Something to be aware of is the cost of a bare catch when an exception of type 'error' is thrown:

"[W]hen the exception type is 'error', the catch will build a result containing the symbolic stack trace, and this will then in the first case [1] be immediately discarded, or in the second case matched on and then possibly discarded later. Whereas if you use try/catch, you can ensure that no stack trace is constructed at all to begin with." [0]

Stack trace construction isn't free, so it makes sense to avoid it if you're not going to use it. I know that in either Erlang 17 or Erlang 18, parts of Mnesia were slightly refactored to move from bare catch to try/catch for this very reason.

[0] http://erlang.org/pipermail/erlang-questions/2013-November/0...

[1] He's referring back to an example in the email

toast0 · on March 23, 2016

Thanks, I don't follow the mailing lists, so I probably wouldn't have known to think about that.

cordite · on March 23, 2016

Wondered this too, it naively only makes sense for that case with neutrinos screwing your RAM over.

liveoneggs · on March 23, 2016

see section 3.4 here: http://erlang.org/documentation/doc-4.9.1/doc/design_princip...

"3.4 The Restart Frequency Limit Mechanism"

geofft · on March 23, 2016

Well, okay, so your process crashes, you restart it, it crashes a few more times, then you kill it. What's the advantage there? How does this increase availability, beyond killing it the first time it crashes?

It seems actively worse to allow users to retry requests that are doomed to failure than to put up a fail-whale or similar while the ops team is being paged.

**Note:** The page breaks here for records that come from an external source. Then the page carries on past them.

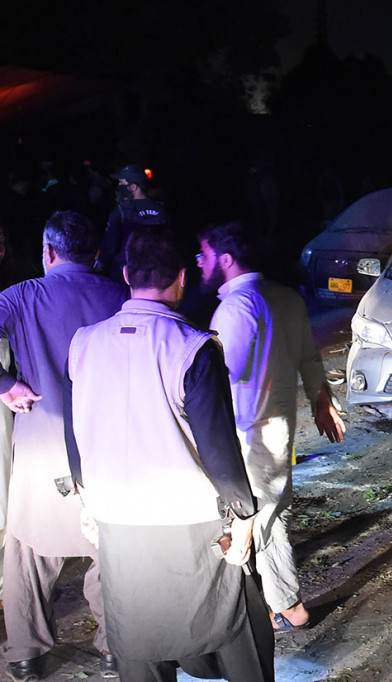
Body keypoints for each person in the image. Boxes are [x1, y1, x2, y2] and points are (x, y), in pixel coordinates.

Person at [65, 226, 273, 682]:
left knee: (137, 638)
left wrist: (86, 500)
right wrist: (244, 515)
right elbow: (218, 446)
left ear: (125, 274)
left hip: (118, 518)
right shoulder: (193, 347)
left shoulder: (83, 343)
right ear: (181, 278)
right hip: (189, 519)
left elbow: (74, 431)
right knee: (240, 622)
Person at [198, 222, 346, 633]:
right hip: (279, 431)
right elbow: (308, 357)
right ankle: (289, 606)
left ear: (225, 259)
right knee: (272, 518)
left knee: (248, 526)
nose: (199, 261)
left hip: (250, 436)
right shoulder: (284, 297)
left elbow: (226, 375)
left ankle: (246, 616)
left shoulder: (235, 308)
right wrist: (321, 401)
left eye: (205, 254)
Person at [0, 211, 127, 682]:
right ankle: (115, 648)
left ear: (48, 252)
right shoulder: (119, 295)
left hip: (42, 445)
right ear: (94, 253)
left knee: (27, 553)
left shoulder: (23, 296)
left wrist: (6, 385)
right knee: (109, 552)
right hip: (107, 447)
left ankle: (25, 654)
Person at [95, 164, 167, 279]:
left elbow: (110, 243)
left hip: (125, 272)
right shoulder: (161, 210)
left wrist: (100, 263)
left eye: (121, 183)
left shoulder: (121, 211)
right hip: (155, 272)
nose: (118, 186)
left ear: (133, 187)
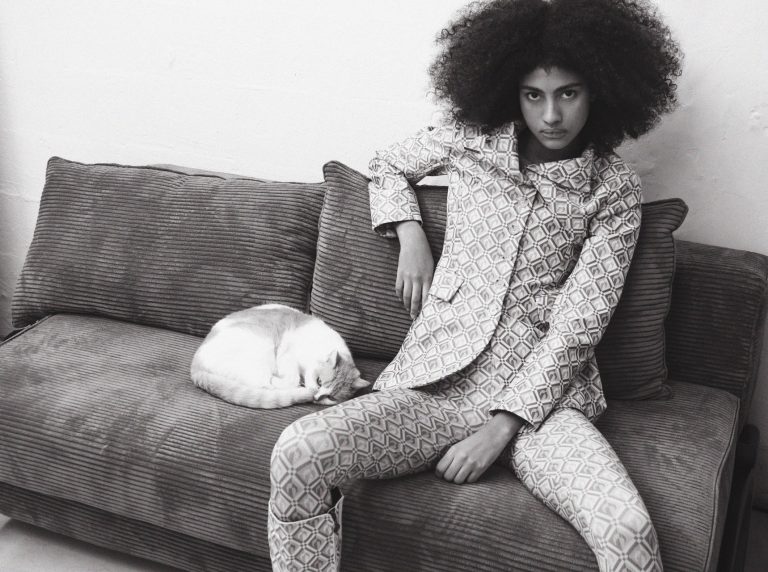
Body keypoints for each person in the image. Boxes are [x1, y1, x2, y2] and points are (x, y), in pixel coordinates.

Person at [267, 0, 682, 570]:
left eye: (569, 93)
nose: (552, 115)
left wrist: (502, 426)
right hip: (434, 386)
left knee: (629, 530)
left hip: (543, 403)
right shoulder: (470, 142)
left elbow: (581, 323)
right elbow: (387, 164)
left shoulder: (614, 190)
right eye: (533, 95)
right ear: (509, 92)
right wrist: (410, 232)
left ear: (600, 91)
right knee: (298, 452)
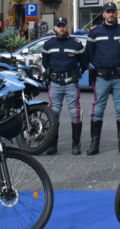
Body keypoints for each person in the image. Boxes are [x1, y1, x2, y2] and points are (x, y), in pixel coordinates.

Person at [85, 2, 120, 155]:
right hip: (101, 77)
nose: (110, 14)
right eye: (108, 12)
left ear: (116, 13)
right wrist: (99, 64)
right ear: (103, 14)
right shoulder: (94, 32)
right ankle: (95, 144)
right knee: (98, 110)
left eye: (113, 12)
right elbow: (90, 53)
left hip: (119, 77)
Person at [42, 17, 89, 155]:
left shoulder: (76, 44)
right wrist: (49, 71)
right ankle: (53, 144)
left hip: (71, 83)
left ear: (68, 27)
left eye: (63, 25)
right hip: (55, 83)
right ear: (55, 28)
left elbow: (84, 62)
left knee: (75, 113)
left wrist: (79, 72)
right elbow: (45, 63)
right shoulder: (48, 44)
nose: (61, 28)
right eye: (59, 26)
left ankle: (76, 144)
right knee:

atemerev · on March 23, 2016

Because most production bugs are infrequent (otherwise they would be noticed by testing). They have to be logged and fixed, but not allowed to move the system into inconsistent state. Restart first, fix later.

geofft · on March 23, 2016

Are they? The bug discussed in this comment was extremely deterministic. There's a difference between infrequent in the sense that, across lots of users and lots of requests it happens rarely, and infrequent in the sense that, for one particular use, it only triggers sometimes.

Also, the bug discussed in this article wasn't causing crashes. What would you propose be crashed and restarted in this case?

chris_wot · on March 23, 2016

Yeah, that the way. To improve a latency issue, issue a panic. rolls eyes

atemerev · on March 23, 2016

What's the point in low latency if results are incorrect?

chris_wot · on March 23, 2016

What's the point in rebooting a system if the results remain incorrect after the reboot?